Cosmonautas o peloteros

La mayoría de los niños de mi generación nos imaginábamos dentro de una escafandra contemplando los colores del universo. O bateando un jonrón decisivo en el noveno inning frente a Estados Unidos. Luego, el tiempo pondría las cosas en su sitio.

El cosmonauta cubano Arnaldo Tamayo Méndez (d) junto al soviético Yuri Romanenko. Foto: spacefacts.de

El cosmonauta cubano Arnaldo Tamayo Méndez (d) junto al soviético Yuri Romanenko. Foto: spacefacts.de

Los niños de mi generación solíamos tener bien claro lo que queríamos ser en el futuro. Cuando nos preguntaban sobre el tema casi invariablemente respondíamos “cosmonautas” o “peloteros”.

Siempre había algún “quema’o” –de esos que sacaban el máximo en todo menos en Educación Física– que decía “científico” o, incluso, se ponía específico –gracias a los muchos libros soviéticos que ya había leído a los ocho años– y soltaba prendas como “astrofísico” o “biólogo marino”, pero eran los menos. Como también lo eran los que, aun sin haber escuchado en su vida a Amaury Pérez, aseguraban que lo suyo era ser “bombero”.
====
== Consigna ==
Imprime completo y sin ninguna alteración el texto «Cosmonautas o peloteros».

== Datos proporcionados ==
====
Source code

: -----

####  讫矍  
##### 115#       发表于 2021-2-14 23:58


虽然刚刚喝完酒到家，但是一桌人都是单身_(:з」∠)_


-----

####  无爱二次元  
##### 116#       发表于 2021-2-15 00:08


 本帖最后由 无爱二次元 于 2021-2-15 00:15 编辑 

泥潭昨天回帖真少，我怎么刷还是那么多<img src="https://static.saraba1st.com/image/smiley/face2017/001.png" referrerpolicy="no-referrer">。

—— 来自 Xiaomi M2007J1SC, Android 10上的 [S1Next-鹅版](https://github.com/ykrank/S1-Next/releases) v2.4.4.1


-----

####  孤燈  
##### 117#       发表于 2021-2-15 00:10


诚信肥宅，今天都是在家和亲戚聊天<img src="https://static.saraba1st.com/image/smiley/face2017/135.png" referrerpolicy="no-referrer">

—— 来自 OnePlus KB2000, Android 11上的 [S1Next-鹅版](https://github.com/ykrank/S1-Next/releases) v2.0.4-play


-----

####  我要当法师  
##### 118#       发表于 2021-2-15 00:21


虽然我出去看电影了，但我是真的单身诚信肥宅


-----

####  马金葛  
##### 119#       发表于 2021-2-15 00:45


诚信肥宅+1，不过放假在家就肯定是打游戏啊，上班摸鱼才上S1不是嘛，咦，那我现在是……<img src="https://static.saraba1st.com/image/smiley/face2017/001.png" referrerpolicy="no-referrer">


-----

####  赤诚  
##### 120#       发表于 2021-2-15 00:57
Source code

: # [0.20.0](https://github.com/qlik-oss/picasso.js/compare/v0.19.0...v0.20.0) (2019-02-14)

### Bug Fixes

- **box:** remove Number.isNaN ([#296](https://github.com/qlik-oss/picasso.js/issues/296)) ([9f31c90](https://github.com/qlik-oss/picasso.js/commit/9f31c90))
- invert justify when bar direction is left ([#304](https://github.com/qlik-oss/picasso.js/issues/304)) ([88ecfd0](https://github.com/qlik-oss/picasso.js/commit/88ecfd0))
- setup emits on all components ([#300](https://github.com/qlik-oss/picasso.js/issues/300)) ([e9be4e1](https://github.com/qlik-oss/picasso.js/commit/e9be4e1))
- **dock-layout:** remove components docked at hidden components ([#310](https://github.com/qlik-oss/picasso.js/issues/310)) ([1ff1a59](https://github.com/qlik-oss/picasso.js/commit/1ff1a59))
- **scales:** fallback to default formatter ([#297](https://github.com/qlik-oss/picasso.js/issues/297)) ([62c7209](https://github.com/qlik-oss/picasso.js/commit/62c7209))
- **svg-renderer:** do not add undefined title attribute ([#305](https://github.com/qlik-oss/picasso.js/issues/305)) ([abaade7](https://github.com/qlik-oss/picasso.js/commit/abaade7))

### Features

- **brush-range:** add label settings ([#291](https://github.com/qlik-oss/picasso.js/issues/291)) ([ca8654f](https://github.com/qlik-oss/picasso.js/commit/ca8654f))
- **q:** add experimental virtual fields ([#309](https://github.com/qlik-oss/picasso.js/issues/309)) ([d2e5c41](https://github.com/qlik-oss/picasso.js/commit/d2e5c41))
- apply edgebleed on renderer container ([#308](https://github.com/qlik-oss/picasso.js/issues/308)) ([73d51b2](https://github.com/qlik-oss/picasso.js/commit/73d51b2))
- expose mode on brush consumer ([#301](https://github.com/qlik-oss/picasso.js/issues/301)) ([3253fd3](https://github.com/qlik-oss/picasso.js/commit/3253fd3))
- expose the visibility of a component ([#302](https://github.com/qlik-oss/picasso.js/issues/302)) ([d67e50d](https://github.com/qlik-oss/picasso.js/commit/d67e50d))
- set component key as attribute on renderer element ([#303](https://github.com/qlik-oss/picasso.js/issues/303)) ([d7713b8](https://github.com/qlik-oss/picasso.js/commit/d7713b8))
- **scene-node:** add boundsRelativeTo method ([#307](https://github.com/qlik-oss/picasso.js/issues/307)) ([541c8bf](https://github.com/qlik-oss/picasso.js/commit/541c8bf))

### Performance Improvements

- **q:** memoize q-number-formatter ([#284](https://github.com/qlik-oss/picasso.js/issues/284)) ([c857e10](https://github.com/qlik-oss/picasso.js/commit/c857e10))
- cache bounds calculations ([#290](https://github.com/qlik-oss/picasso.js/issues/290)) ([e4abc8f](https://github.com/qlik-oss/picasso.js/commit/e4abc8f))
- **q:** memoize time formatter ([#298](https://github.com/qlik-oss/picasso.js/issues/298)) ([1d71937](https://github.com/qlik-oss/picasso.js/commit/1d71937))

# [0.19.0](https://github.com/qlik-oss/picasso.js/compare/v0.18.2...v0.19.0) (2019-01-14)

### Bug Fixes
====
== Tarea resuelta ==
Cosmonautas o peloteros

La mayoría de los niños de mi generación nos imaginábamos dentro de una escafandra contemplando los colores del universo. O bateando un jonrón decisivo en el noveno inning frente a Estados Unidos. Luego, el tiempo pondría las cosas en su sitio.

El cosmonauta cubano Arnaldo Tamayo Méndez (d) junto al soviético Yuri Romanenko. Foto: spacefacts.de

El cosmonauta cubano Arnaldo Tamayo Méndez (d) junto al soviético Yuri Romanenko. Foto: spacefacts.de

Los niños de mi generación solíamos tener bien claro lo que queríamos ser en el futuro. Cuando nos preguntaban sobre el tema casi invariablemente respondíamos “cosmonautas” o “peloteros”.

Siempre había algún “quema’o” –de esos que sacaban el máximo en todo menos en Educación Física– que decía “científico” o, incluso, se ponía específico –gracias a los muchos libros soviéticos que ya había leído a los ocho años– y soltaba prendas como “astrofísico” o “biólogo marino”, pero eran los menos. Como también lo eran los que, aun sin haber escuchado en su vida a Amaury Pérez, aseguraban que lo suyo era ser “bombero”.